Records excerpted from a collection
_ _ _ _ _

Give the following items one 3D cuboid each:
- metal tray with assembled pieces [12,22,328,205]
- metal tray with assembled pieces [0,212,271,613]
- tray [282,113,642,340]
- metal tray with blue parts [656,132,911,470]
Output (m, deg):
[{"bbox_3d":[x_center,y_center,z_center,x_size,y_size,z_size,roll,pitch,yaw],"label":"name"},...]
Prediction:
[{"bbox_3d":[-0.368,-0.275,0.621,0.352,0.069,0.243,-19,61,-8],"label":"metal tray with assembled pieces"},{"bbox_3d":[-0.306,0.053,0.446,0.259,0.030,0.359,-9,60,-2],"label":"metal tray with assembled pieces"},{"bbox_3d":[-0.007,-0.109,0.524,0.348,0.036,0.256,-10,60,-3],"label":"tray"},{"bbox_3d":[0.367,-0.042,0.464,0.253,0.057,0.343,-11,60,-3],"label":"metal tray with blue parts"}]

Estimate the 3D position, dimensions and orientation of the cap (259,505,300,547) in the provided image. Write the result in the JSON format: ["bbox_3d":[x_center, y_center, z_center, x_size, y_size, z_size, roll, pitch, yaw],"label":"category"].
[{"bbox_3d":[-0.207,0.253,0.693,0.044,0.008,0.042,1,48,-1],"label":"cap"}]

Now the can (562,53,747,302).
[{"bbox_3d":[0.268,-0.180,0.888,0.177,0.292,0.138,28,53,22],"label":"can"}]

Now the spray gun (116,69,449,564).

_ _ _ _ _

I'd like every record written out exactly as given.

__Solution to this exercise__.
Give the following items one 3D cuboid each:
- metal tray with assembled pieces [12,22,328,205]
- metal tray with assembled pieces [0,212,271,613]
- tray [282,113,642,340]
- metal tray with blue parts [656,132,911,470]
Output (m, deg):
[{"bbox_3d":[x_center,y_center,z_center,x_size,y_size,z_size,roll,pitch,yaw],"label":"name"},...]
Prediction:
[{"bbox_3d":[-0.368,-0.275,0.621,0.352,0.069,0.243,-19,61,-8],"label":"metal tray with assembled pieces"},{"bbox_3d":[-0.306,0.053,0.446,0.259,0.030,0.359,-9,60,-2],"label":"metal tray with assembled pieces"},{"bbox_3d":[-0.007,-0.109,0.524,0.348,0.036,0.256,-10,60,-3],"label":"tray"},{"bbox_3d":[0.367,-0.042,0.464,0.253,0.057,0.343,-11,60,-3],"label":"metal tray with blue parts"}]

Estimate the 3D position, dimensions and orientation of the cap (259,505,300,547) in the provided image. Write the result in the JSON format: ["bbox_3d":[x_center, y_center, z_center, x_size, y_size, z_size, roll, pitch, yaw],"label":"category"].
[{"bbox_3d":[-0.207,0.253,0.693,0.044,0.008,0.042,1,48,-1],"label":"cap"}]

Now the can (562,53,747,302).
[{"bbox_3d":[0.268,-0.180,0.888,0.177,0.292,0.138,28,53,22],"label":"can"}]

Now the spray gun (116,69,449,564).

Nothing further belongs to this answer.